The Idaho State Board of Education distributed a press release on Oct. 17 stating their intention to vote on a policy change regarding alcohol permits at public college events. The change would permit university presidents in Idaho to decide whether to allow alcohol sales at football games, as long as they follow security and safety guidelines.
“This board needs to focus on strategic direction for education policy,” wrote board member Andrew Scoggin in a press release. “We have very capable and competent chief executive officers at these institutions, and there are very clear requirements for safety and security that they will have to meet in order to authorize these permits.”
In 2016, the board voted to ban the sale of alcohol to fans after allowing alcoholic beverage sales during the 2015 season. This led to the opening and then the sudden closing of the treasured beer garden, “The Huddle.”
For many fans, the current alcohol policy does not seem consistent. Alcohol can be consumed in the Stueckle Sky Center or in the tailgating lots, but not inside the stadium. For the average fan who does not tailgate or have exclusive access into Stueckle, consuming alcohol at football games is not an option.
The board’s past decisions to limit alcohol consumption at games were motivated by the reduction of minor consumption of alcohol.

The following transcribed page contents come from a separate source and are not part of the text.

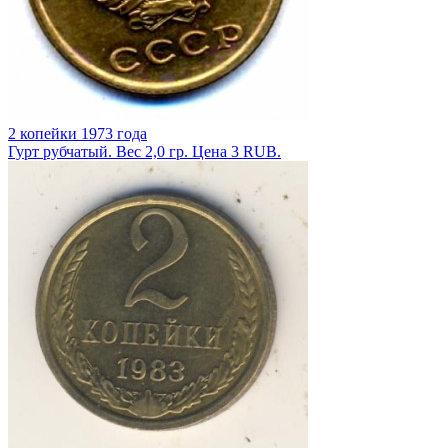
2 копейки 1973 года
Гурт рубчатый. Вес 2,0 гр. Цена 3 RUB.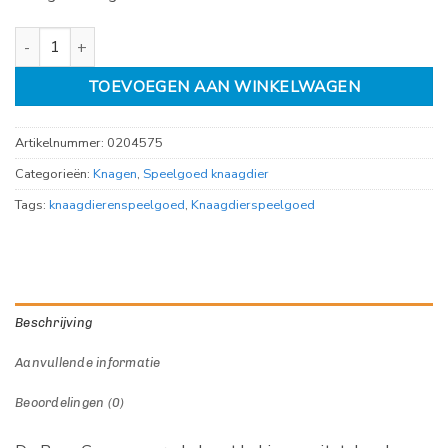
Geweven grasbal met bel, 8 cm aantal
TOEVOEGEN AAN WINKELWAGEN
Artikelnummer:
0204575
Categorieën:
Knagen
,
Speelgoed knaagdier
Tags:
knaagdierenspeelgoed
,
Knaagdierspeelgoed
Beschrijving
Aanvullende informatie
Beoordelingen (0)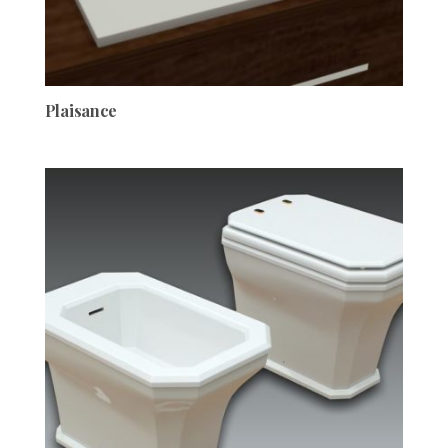
Plaisance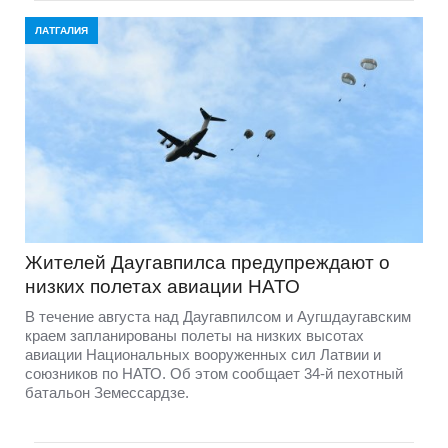
ЛАТГАЛИЯ
Жителей Даугавпилса предупреждают о
низких полетах авиации НАТО
В течение августа над Даугавпилсом и Аугшдаугавским
краем запланированы полеты на низких высотах
авиации Национальных вооруженных сил Латвии и
союзников по НАТО. Об этом сообщает 34-й пехотный
батальон Земессардзе.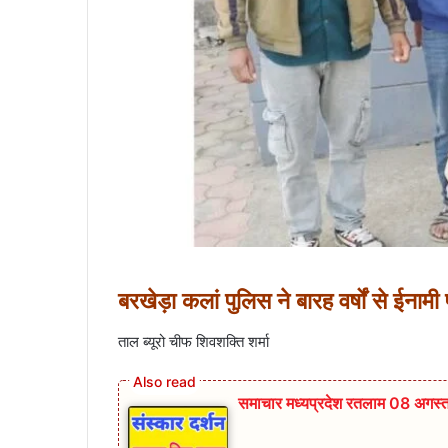
बरखेड़ा कलां पुलिस ने बारह वर्षों से ईना
ताल ब्यूरो चीफ शिवशक्ति शर्मा
समाचार मध्यप्रदेश रतलाम 08 अगस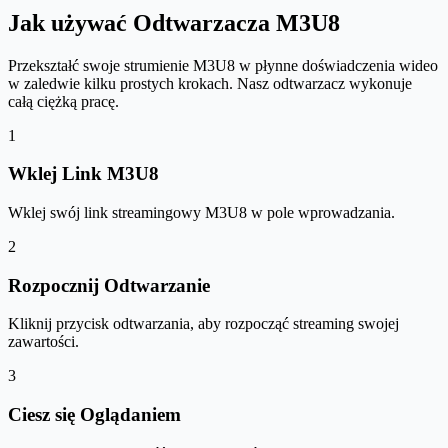
Jak używać Odtwarzacza M3U8
Przekształć swoje strumienie M3U8 w płynne doświadczenia wideo
w zaledwie kilku prostych krokach. Nasz odtwarzacz wykonuje
całą ciężką pracę.
1
Wklej Link M3U8
Wklej swój link streamingowy M3U8 w pole wprowadzania.
2
Rozpocznij Odtwarzanie
Kliknij przycisk odtwarzania, aby rozpocząć streaming swojej
zawartości.
3
Ciesz się Oglądaniem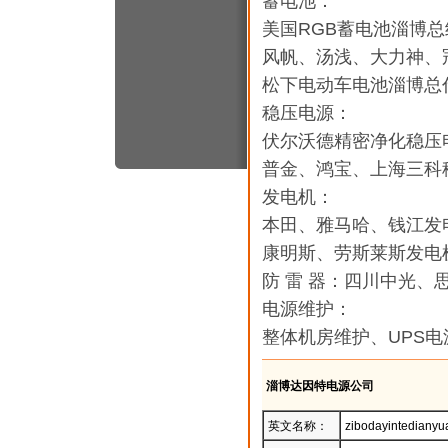
蓄电池：
美国RGB蓄电池淄博
风帆、汤浅、大力神
松下电动车电池淄博总
稳压电源：
伏尔沃德精密净化稳
普金、鸿宝、上海三
发电机：
本田、雅马哈、钱江发
康明斯、劳斯莱斯发
防 雷 器：四川中光、
电源维护：
整体机房维护、UPS
淄博达因特电源公司
英文名称：
zibodayintedianyu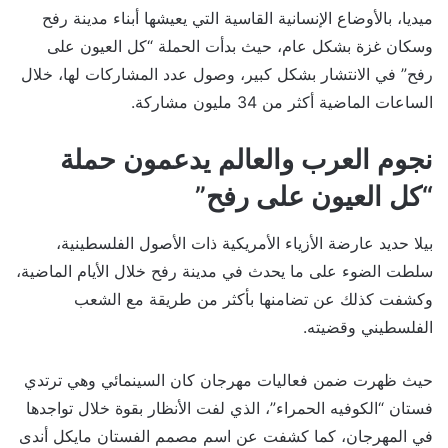
ميديا، بالأوضاع الإنسانية القاسية التي يعيشها أبناء مدينة رفح
وسكان غزة بشكل عام، حيث بدأت الحملة “كل العيون على
رفح” في الانتشار بشكل كبير، وصول عدد المشاركات لها، خلال
الساعات الماضية أكثر من 34 مليون مشاركة.
نجوم العرب والعالم يدعمون حملة
“كل العيون على رفح”
بيلا حديد عارضة الأزياء الأمريكية ذات الأصول الفلسطينية،
سلطت الضوء على ما يحدث في مدينة رفح خلال الأيام الماضية،
وكشفت كذلك عن تضامنها بأكثر من طريقة مع الشعب
الفلسطيني وقضيته.
حيث ظهرت ضمن فعاليات مهرجان كان السينمائي وهي ترتدي
فستان “الكوفيه الحمراء”، الذي لفت الأنظار بقوة خلال تواجدها
في المهرجان، كما كشفت عن اسم مصمم الفستان مايكل أندى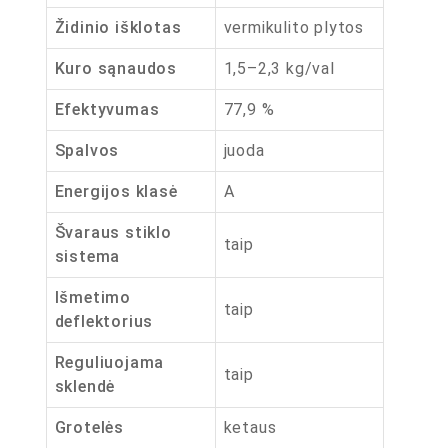
Židinio išklotas
vermikulito plytos
Kuro sąnaudos
1,5–2,3 kg/val
Efektyvumas
77,9 %
Spalvos
juoda
Energijos klasė
A
Švaraus stiklo
taip
sistema
Išmetimo
taip
deflektorius
Reguliuojama
taip
sklendė
Grotelės
ketaus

Boise State’s student population is largely under 21 years of age. In the past, if the board allowed alcohol sales, they worried it would send the wrong message.

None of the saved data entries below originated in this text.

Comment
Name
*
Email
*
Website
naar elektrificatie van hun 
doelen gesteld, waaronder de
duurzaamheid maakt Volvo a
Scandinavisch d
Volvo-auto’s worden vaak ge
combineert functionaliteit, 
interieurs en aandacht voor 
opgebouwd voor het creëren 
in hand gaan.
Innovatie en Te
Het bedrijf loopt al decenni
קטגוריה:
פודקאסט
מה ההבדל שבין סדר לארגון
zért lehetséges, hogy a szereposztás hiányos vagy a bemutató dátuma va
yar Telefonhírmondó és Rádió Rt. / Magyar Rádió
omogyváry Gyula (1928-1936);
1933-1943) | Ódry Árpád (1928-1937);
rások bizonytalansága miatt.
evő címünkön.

The debate regarding alcohol sales at football games has some of-age students split.
“It would bring in revenue for the university,” said senior health studies major Brady Yarbrough. “But there’s also negative effects, like when people get confrontational [after drinking].”
Boise State has a notorious fair-weather fan base. Fans need a reason to come out to the game in the bone-chilling November and December games and, for some, alcohol could be a good warming agent.
“I think being able to have a drink would make the game more enjoyable,” Yarbrough said. “While not everyone might like this idea, I would enjoy the option to be able to drink if I wanted to.”
The board directed staff to continue to refine the policy change before it is considered for final approval, according to the press release on Oct.17.
“Please note that the final approval hasn’t occurred,” said the board’s chief communications officer Mike Keckler via email. “The board will take this up again in December.”
If the policy change passes in December, the decision to allow alcohol sales at Bronco games will ultimately be decided by recently invested Boise State President Marlene Tromp.